ALTERNATIVE SOLUTIONS TO CRL’s PROPOSAL
- The CRL can (and should) refer complaints of abuses to the relevant authorities, so that the relevant laws can be enforced
FOR SA and many other churches and denominations have argued that there are existing laws already in place to deal with every “abuse” that the CRL has identified and these simply need to be enforced. For example, the “Prophet of Doom” was interdicted using existing law, and prohibited from spraying poisonous substances on people (or any similar action) or face time in jail.
The problem is the non-enforcement of existing laws, hence FOR SA’s recommendation for the CRL to set up a “rapid response unit” to alert the relevant authorities whenever it receives a complaint. There is also nothing prohibiting the CRL from reporting abuses to the relevant authorities, or going to court themselves.
- The CRL can (and should) play a leading role in ensuring that religious leaders and their organisations understand their legal obligations
Many of the issues identified in the CRL’s Report derive from a lack of compliance fueled by ignorance. The reality is that some religious practitioners simply do not know or understand the various aspects of the existing legal framework they need to comply with. A critical role of the CRL is therefore to educate, inform and indeed encourage, religious communities and institutions towards lawful and accountable behaviour.

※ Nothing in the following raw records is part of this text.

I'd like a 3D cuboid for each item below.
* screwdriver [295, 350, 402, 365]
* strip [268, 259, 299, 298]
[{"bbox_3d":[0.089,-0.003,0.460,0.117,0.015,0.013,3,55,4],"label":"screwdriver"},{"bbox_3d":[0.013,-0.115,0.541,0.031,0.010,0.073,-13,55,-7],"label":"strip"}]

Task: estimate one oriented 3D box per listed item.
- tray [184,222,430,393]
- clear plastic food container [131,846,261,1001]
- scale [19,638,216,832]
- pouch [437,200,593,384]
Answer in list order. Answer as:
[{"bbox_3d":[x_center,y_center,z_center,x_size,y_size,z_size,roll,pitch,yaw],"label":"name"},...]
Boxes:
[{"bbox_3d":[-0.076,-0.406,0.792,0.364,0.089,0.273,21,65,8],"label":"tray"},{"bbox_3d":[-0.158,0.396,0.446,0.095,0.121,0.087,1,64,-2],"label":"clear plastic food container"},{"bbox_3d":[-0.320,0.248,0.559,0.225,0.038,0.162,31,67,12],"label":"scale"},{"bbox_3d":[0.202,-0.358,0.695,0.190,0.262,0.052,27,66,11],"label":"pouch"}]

The CRL can therefore play a valuable role in ensuring there is an improvement in the education and capacity building of the religious community. There are currently well-developed, practical and scalable initiatives that have broad support within the religious sector, that will put in place capacity building and training mechanisms for the religious community.
- The CRL can (and should) assist in the necessary consultation process needed to develop a “Code of Ethics”

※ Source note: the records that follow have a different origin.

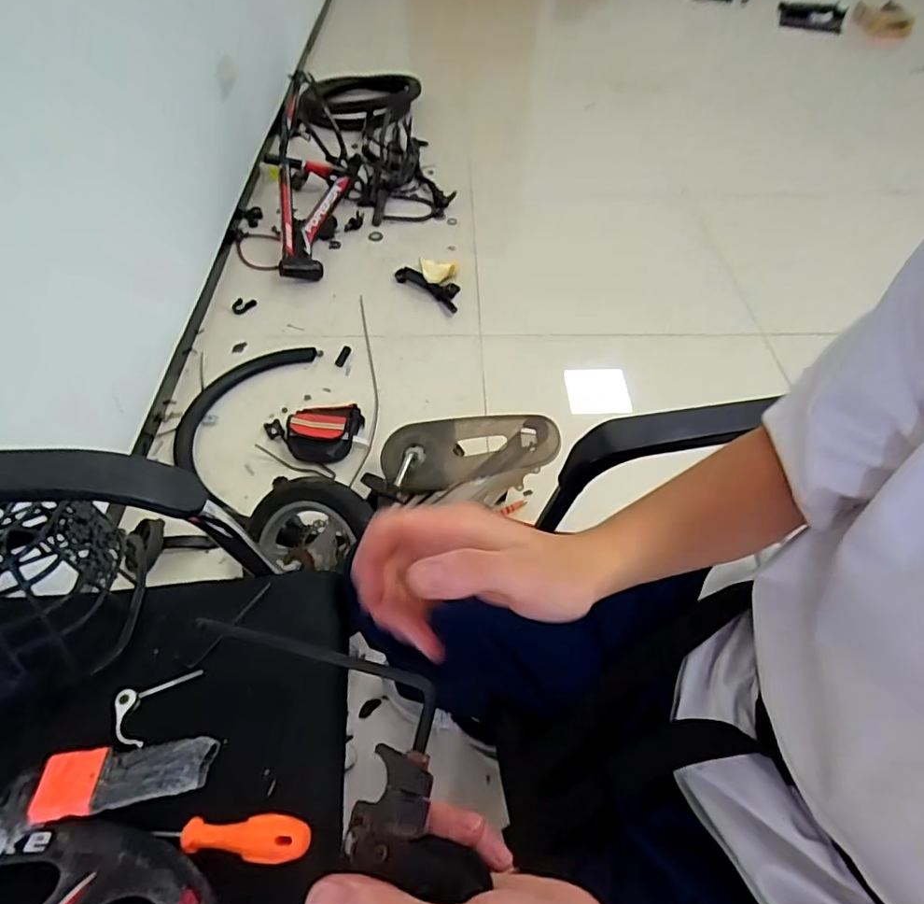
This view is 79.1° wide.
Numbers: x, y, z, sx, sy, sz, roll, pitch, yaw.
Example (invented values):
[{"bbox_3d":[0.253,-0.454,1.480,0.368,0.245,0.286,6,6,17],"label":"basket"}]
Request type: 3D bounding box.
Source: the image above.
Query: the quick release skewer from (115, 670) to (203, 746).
[{"bbox_3d":[-0.287,0.242,0.528,0.076,0.007,0.054,-14,53,-11],"label":"quick release skewer"}]

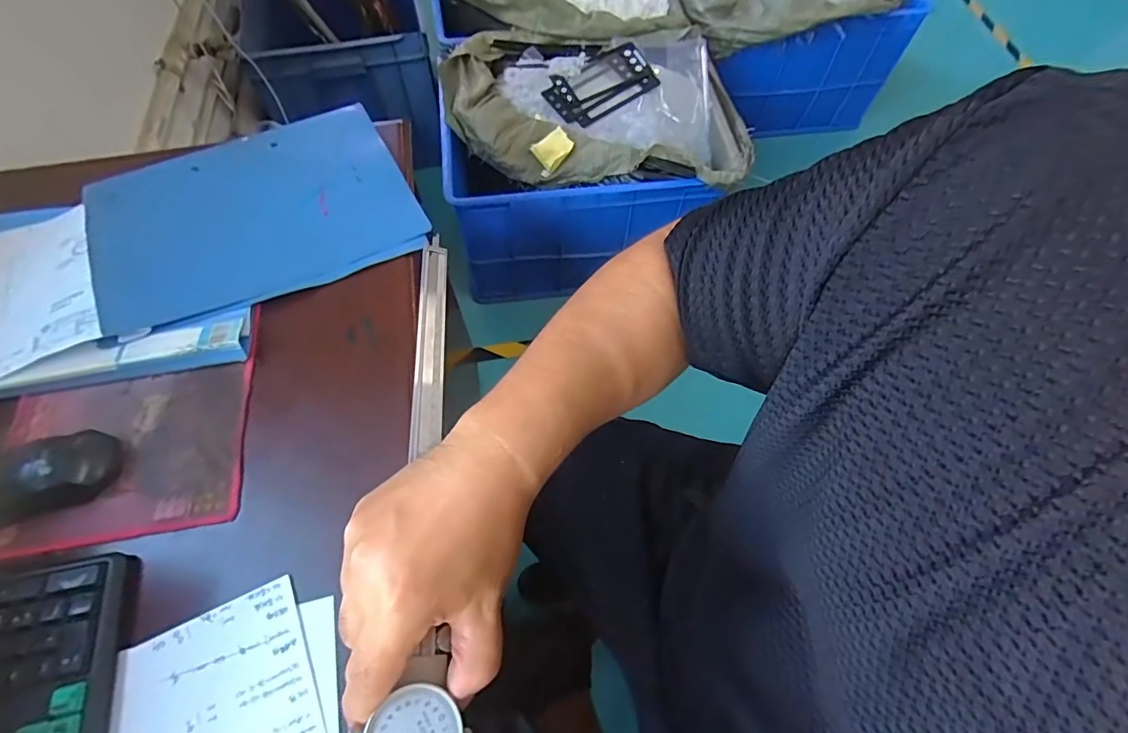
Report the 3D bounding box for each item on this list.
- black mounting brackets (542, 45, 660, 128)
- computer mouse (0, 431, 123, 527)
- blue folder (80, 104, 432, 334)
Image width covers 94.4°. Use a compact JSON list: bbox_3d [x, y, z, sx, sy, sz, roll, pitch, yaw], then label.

FOR SA and other religious organisations have recommended a broad-based process of consultation with the aim of developing a “Code of Ethics” to identify and guide the behaviour, standards and processes that should be expected from a bona fide religious practitioner or religious organisation. Although subscription to this Code would be voluntary, it would define ethical benchmarks and certify individuals or organisations as being in compliance, thereby endorsing their adherence to these standards. The South African Charter for Religious Rights and Freedoms (SACRRF), which is supported by over 22 million people from across the religious spectrum, already provides a foundation from which to develop such a “Code of Ethics”.

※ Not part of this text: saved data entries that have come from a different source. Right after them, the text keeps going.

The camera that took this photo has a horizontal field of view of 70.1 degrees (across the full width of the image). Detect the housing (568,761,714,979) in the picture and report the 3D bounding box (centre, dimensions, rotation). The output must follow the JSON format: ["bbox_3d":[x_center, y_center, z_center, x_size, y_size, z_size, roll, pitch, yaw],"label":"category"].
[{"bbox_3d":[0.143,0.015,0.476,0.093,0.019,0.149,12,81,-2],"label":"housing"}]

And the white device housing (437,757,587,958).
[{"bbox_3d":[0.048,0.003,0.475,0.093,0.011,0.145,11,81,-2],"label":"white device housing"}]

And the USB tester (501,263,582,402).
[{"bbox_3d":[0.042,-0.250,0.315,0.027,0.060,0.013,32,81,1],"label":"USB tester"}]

FOR SA is fully persuaded that the South African religious community is well able to self-regulate and to make the necessary adjustments to address the valid concerns expressed by the CRL’s Report. Our concern is that the CRL’s proposal clearly amounts to a power grab to capture the religious community and bring it under the control of the State. We need to be alert to the fact that if we lose our cherished freedoms, it is unlikely that they will ever be regained.